I’m a veteran Pitmadder now (with some side notes about Amy Poehler)
I’m a veteran Pitmadder now, which doesn’t mean a thing. What I mean by that is it doesn’t mean I’m going to land an agent through the pitch contest or catch my big break or even have the best pitch in town. But having ridden the pitch party roller coaster a few times has given me some insight, and it does change how I react to the contest.

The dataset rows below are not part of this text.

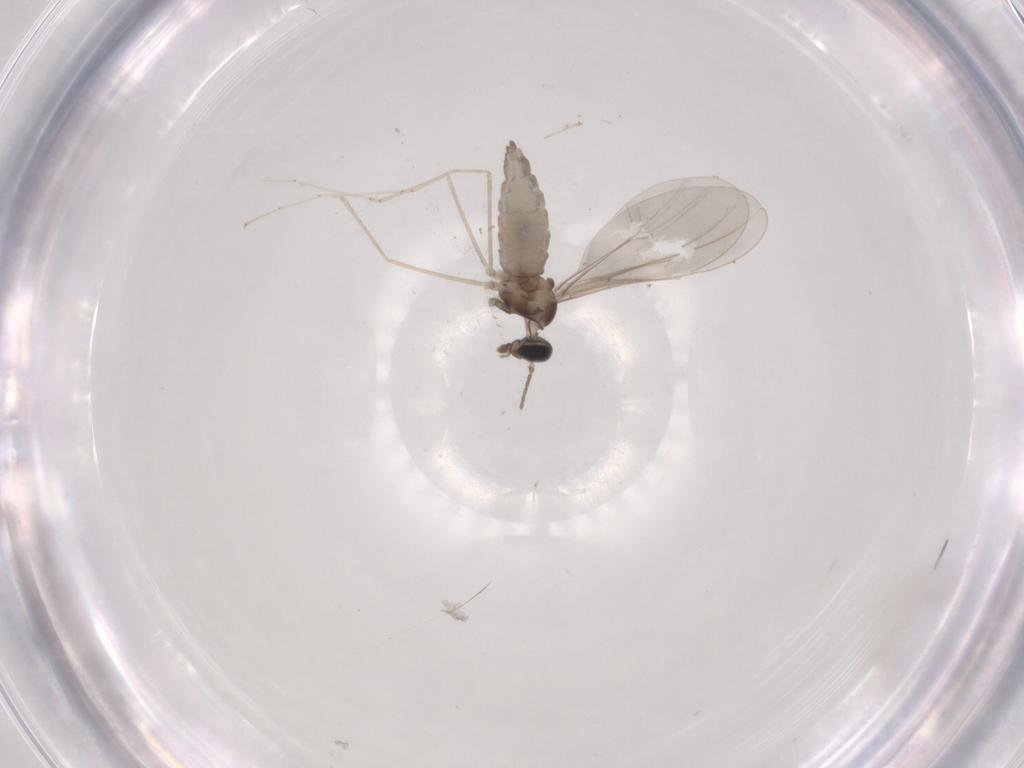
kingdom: Animalia
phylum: Arthropoda
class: Insecta
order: Diptera
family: Cecidomyiidae
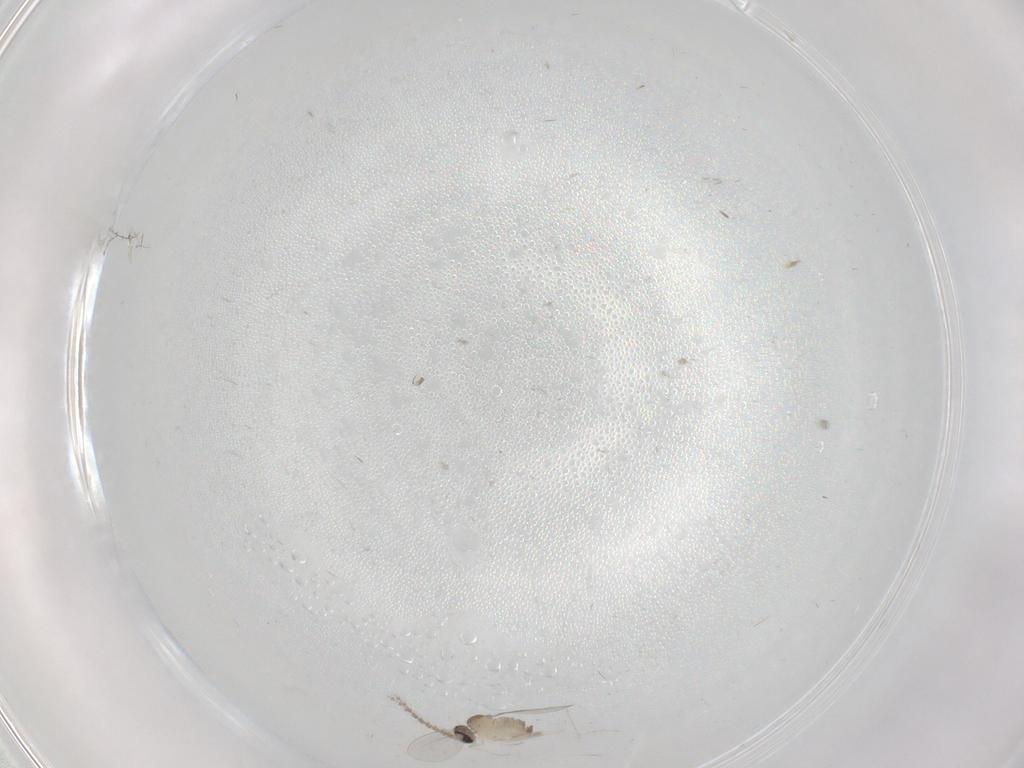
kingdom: Animalia
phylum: Arthropoda
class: Insecta
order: Diptera
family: Cecidomyiidae
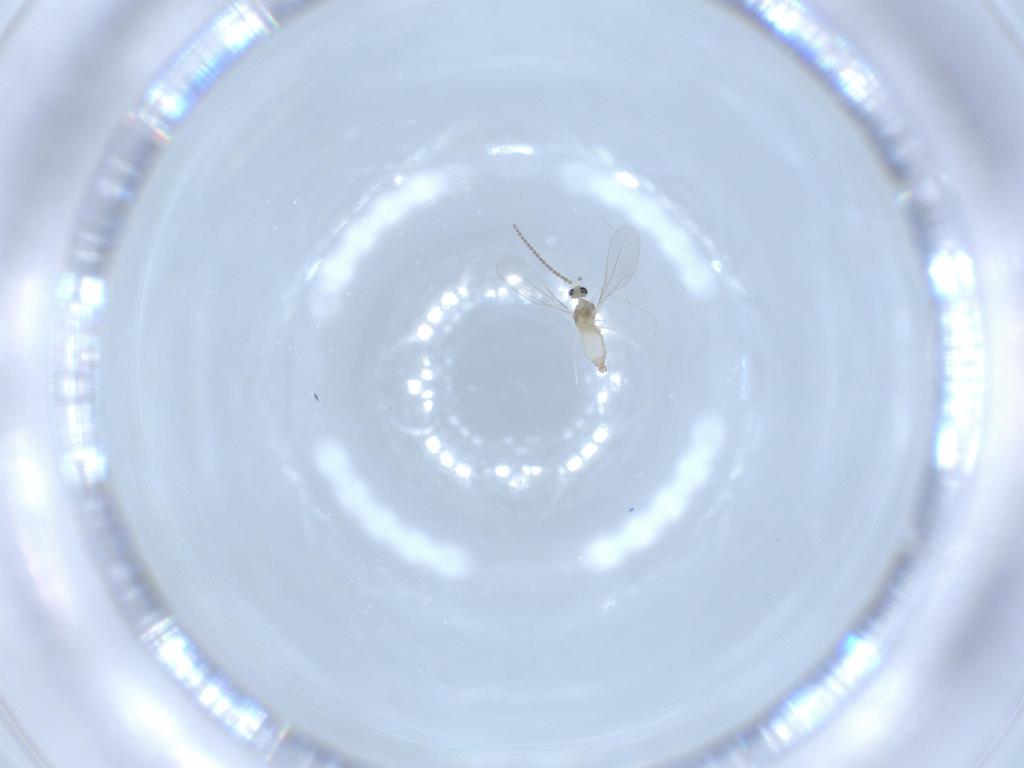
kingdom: Animalia
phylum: Arthropoda
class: Insecta
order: Diptera
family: Cecidomyiidae
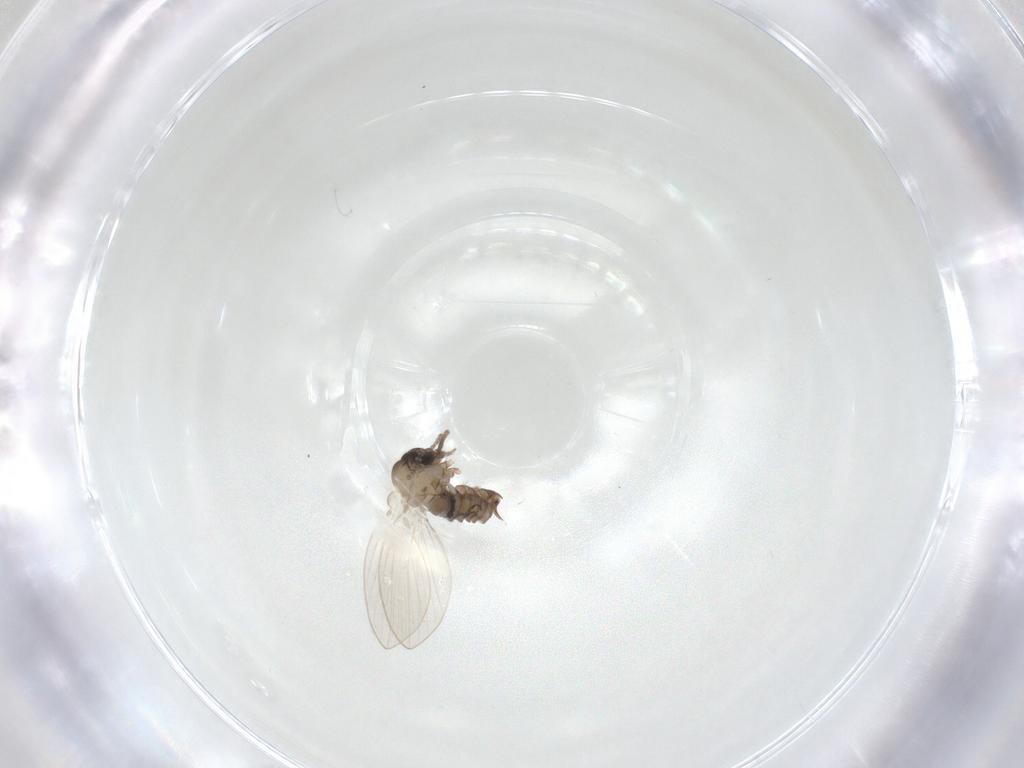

My heartrate isn’t going above 85 over this. And that’s not just due to the 50mg of metoprolol I’m now taking (things we say now– have you seen Wine Country yet? With Amy Poehler? She’s my imaginary celebrity best friend and if you haven’t seen it drop everything and go watch it because I love her and it’s one of the few things I can do for her in our imaginary friendship.) But no, I’m not going to stress because most of the time nobody gets “likes” from agents or editors. All the “likes” we get are from friendly Twitter people who don’t know there’s a pitch party going on. They just legit like your pitch, which is nice, too. It’s nerve-wracking when you see that little heart and get your hopes up for nothing, but… still, nice.
My pitches are good. I know how to do them now, so if I don’t get any “likes” this go, it’s not because I don’t know how to write a pitch. It’s likely because my premise is crap or nobody’s interested in my genre right now or other problems that are harder to fix than a crappy pitch. Oh, did you think this was going to be an uplifting post? Ha ha ha. If you need help with your pitch there’s plenty of advice on the Pitmad hashtag. Take it.
I’ll get a lot of retweets, so there’s that. Yeah, after years of trying to get traditionally published, I have made some writer friends and they are awesome and they’ll retweet my pitch for me, making me look cooler than I am, which is what friends are for. (Amy doesn’t need my help with that, but I’m always using her GIFs anyway– again, one of the tiny ways I contribute to our imaginary friendship.)Thank you to all my writer Tweeps who loyally retweet my pitches, sometimes even with comments that make me feel all ooey gooey inside. God, I love those guys.
There’s always Pitch Wars! Yes, so if #Pitmad winds up being a flaming pile of no thank you, Pitch Wars is right on its heels, and I have a manuscript ready for that. So there’s always something to get your heartrate up over, and if not, just throw some queries out there into the void so you can get rejections in your email 147 days later and feel like a Real Author. By the way, with Covid-19, 147 days is the new 47 days. Cherish the journey, people!